Gentrification: end of an era?
Dec 08, 2014
“Social housing not social cleansing” demand banners outside the New Era estate in Hackney, East London, where a development designed for low-income workers risks becoming luxury flats.
New York-based Westbrook Partners, New Era’s owner since March, wants to refurbish the estate and charge market rents – about three times what tenants currently pay.
Protests against the plan have won national media coverage, but even if New Era’s 93 households are ultimately forced out, their plight could mark the high watermark of urban displacement in London.
Since 2000 Hackney’s house prices have more than tripled as hordes of young professionals have flocked to a once dilapidated neighbourhood now transformed into a creative and cultural hotspot.
With them have come developers erecting batteries of so-called “yuppie flats”, often on brownfield sites but sometimes in place of the social and affordable housing that poorer London residents rely on.
Now priced on average at £400,000 ($640,000) for 50 square metres, about two-thirds of new flats are sold to buy-to-let investors rather than owner-occupiers.
However, the allure of buy-to-let in London has evaporated as rents have failed to keep pace with rocketing property prices.
After expenses the gap between rental income and mortgage outlay on an inner-London flat now rarely exceeds 3.5%, prompting prospective landlords to look for better yields outside the city.

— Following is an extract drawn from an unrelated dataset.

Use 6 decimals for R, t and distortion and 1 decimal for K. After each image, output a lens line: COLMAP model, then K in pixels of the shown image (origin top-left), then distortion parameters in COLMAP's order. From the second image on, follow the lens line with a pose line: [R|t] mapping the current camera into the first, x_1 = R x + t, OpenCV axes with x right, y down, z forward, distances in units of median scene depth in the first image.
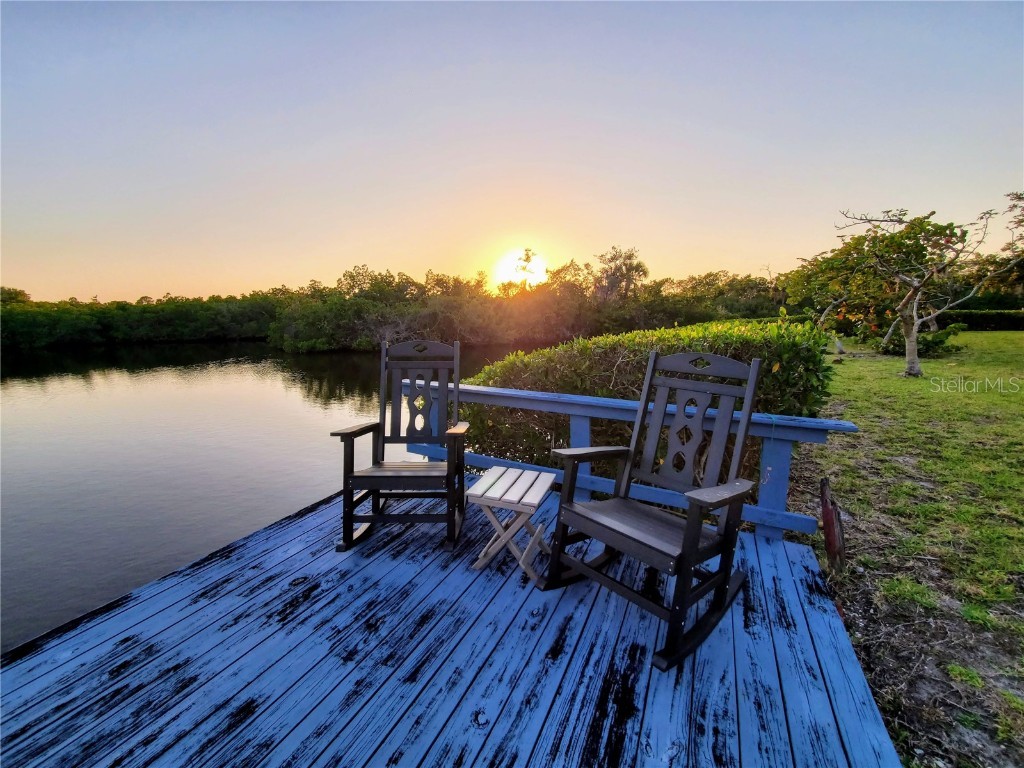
lens RADIAL K [[405.3, 0, 512.0], [0, 405.3, 384.0], [0, 0, 1]] dist [-0.001989, -0.000246]
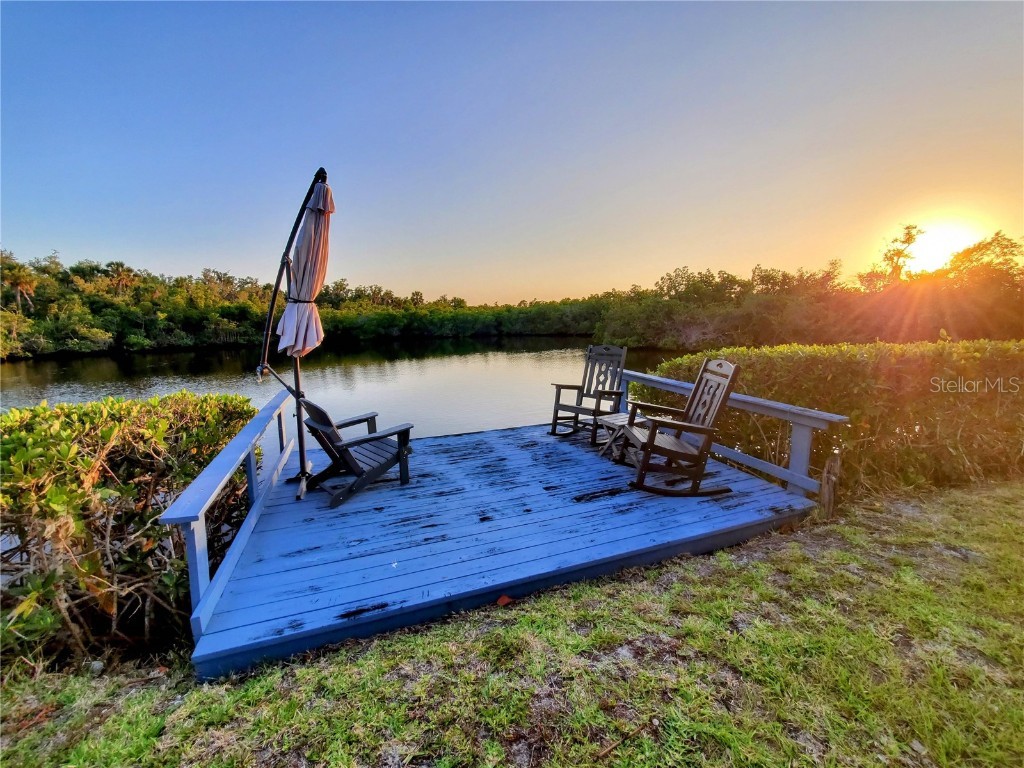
lens RADIAL K [[415.9, 0, 512.0], [0, 415.9, 384.0], [0, 0, 1]] dist [-0.000463, -0.000177]
pose [[0.728506, 0.109586, -0.676217, 0.063870], [-0.108750, 0.993105, 0.043781, 0.002880], [0.676352, 0.041644, 0.735400, -0.057708]]
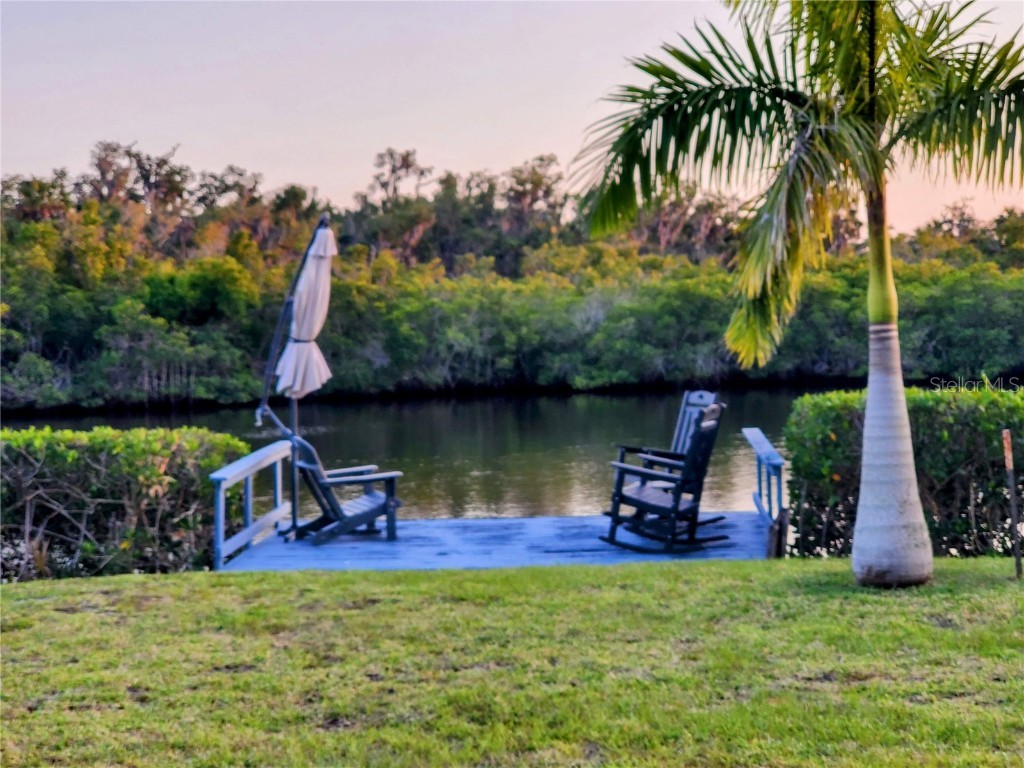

Property values, up almost a fifth in Hackney since early 2013, are also stabilising as banks tighten mortgage lending and people prepare for expected interest rate rises in 2015.
More importantly, the demand-supply imbalance – the engine of price rises in places like Hackney where social accommodation accounts for almost half of all housing stock – is slowly resolving itself thanks to the surge in property development.
Nowhere is this more evident than East London’s Regent’s Canal, a relic of the industrial revolution that now flows for miles through a canyon of brand-new apartment blocks.
But many of these are struggling to find buyers as even small London flats move beyond the reach of ordinary earners.
The last 20 years have seen home ownership rates among British 25-34-year-olds drop from almost 70% to about 40%, while mortgage approvals are at half pre-crisis levels.
Wealthy investors have replaced young buyers until now, but their motivation is slipping as rents reach an affordability peak.
In New Era, for instance, a refurbished two-bedroom flat is listed for £600 per week ($960) – half the combined salaries of two people earning the median London wage.
For such an enormous outlay they would receive 70 square metres in a stark brick development that resembles the projects of Baltimore or Philadelphia.
The similarities extend beyond the architecture: Hackney remains the second-most deprived local authority in England, with a quarter of children living in poverty and some of the highest rates of sub-standard housing.
Such problems may have been overshadowed by a decade of manic gentrification, but there appears to be little scope for the balance of rich and poor to shift much further.